*EINGABEZEILEN:*

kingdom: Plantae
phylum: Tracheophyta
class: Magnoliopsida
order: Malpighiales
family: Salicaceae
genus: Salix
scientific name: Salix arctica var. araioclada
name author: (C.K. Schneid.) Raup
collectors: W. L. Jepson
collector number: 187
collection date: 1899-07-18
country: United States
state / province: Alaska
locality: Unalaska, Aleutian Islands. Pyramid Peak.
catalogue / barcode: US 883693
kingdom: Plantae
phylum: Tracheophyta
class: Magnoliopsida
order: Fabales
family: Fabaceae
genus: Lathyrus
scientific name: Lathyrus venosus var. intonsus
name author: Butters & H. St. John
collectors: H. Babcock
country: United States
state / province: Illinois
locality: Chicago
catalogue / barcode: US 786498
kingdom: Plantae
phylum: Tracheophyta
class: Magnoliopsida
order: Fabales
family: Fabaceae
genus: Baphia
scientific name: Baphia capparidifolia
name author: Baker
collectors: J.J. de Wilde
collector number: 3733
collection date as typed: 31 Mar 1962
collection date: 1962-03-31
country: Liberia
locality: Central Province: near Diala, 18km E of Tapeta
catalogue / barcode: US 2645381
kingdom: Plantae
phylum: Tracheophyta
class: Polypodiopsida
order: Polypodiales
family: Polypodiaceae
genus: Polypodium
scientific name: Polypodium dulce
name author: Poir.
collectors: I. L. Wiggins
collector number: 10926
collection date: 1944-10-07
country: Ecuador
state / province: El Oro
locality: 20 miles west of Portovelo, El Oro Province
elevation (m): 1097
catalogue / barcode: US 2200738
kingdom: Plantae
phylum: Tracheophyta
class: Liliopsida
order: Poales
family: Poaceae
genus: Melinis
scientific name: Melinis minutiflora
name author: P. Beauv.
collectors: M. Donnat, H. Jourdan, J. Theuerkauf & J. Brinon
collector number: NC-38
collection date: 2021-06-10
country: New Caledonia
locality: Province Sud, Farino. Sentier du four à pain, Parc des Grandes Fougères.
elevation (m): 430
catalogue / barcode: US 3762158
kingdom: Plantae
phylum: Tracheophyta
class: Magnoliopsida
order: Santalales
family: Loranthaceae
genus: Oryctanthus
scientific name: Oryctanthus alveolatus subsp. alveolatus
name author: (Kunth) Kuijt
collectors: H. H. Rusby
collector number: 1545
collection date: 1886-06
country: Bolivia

*AUFGABENSTELLUNG:* Ändere die gesamte Liste, indem du jedes „collectors“ durch „collected by“ ersetzt. Gib alle Zeilen sonst unverändert wieder.

*LÖSUNG DER AUFGABE:*
kingdom: Plantae
phylum: Tracheophyta
class: Magnoliopsida
order: Malpighiales
family: Salicaceae
genus: Salix
scientific name: Salix arctica var. araioclada
name author: (C.K. Schneid.) Raup
collected by: W. L. Jepson
collector number: 187
collection date: 1899-07-18
country: United States
state / province: Alaska
locality: Unalaska, Aleutian Islands. Pyramid Peak.
catalogue / barcode: US 883693
kingdom: Plantae
phylum: Tracheophyta
class: Magnoliopsida
order: Fabales
family: Fabaceae
genus: Lathyrus
scientific name: Lathyrus venosus var. intonsus
name author: Butters & H. St. John
collected by: H. Babcock
country: United States
state / province: Illinois
locality: Chicago
catalogue / barcode: US 786498
kingdom: Plantae
phylum: Tracheophyta
class: Magnoliopsida
order: Fabales
family: Fabaceae
genus: Baphia
scientific name: Baphia capparidifolia
name author: Baker
collected by: J.J. de Wilde
collector number: 3733
collection date as typed: 31 Mar 1962
collection date: 1962-03-31
country: Liberia
locality: Central Province: near Diala, 18km E of Tapeta
catalogue / barcode: US 2645381
kingdom: Plantae
phylum: Tracheophyta
class: Polypodiopsida
order: Polypodiales
family: Polypodiaceae
genus: Polypodium
scientific name: Polypodium dulce
name author: Poir.
collected by: I. L. Wiggins
collector number: 10926
collection date: 1944-10-07
country: Ecuador
state / province: El Oro
locality: 20 miles west of Portovelo, El Oro Province
elevation (m): 1097
catalogue / barcode: US 2200738
kingdom: Plantae
phylum: Tracheophyta
class: Liliopsida
order: Poales
family: Poaceae
genus: Melinis
scientific name: Melinis minutiflora
name author: P. Beauv.
collected by: M. Donnat, H. Jourdan, J. Theuerkauf & J. Brinon
collector number: NC-38
collection date: 2021-06-10
country: New Caledonia
locality: Province Sud, Farino. Sentier du four à pain, Parc des Grandes Fougères.
elevation (m): 430
catalogue / barcode: US 3762158
kingdom: Plantae
phylum: Tracheophyta
class: Magnoliopsida
order: Santalales
family: Loranthaceae
genus: Oryctanthus
scientific name: Oryctanthus alveolatus subsp. alveolatus
name author: (Kunth) Kuijt
collected by: H. H. Rusby
collector number: 1545
collection date: 1886-06
country: Bolivia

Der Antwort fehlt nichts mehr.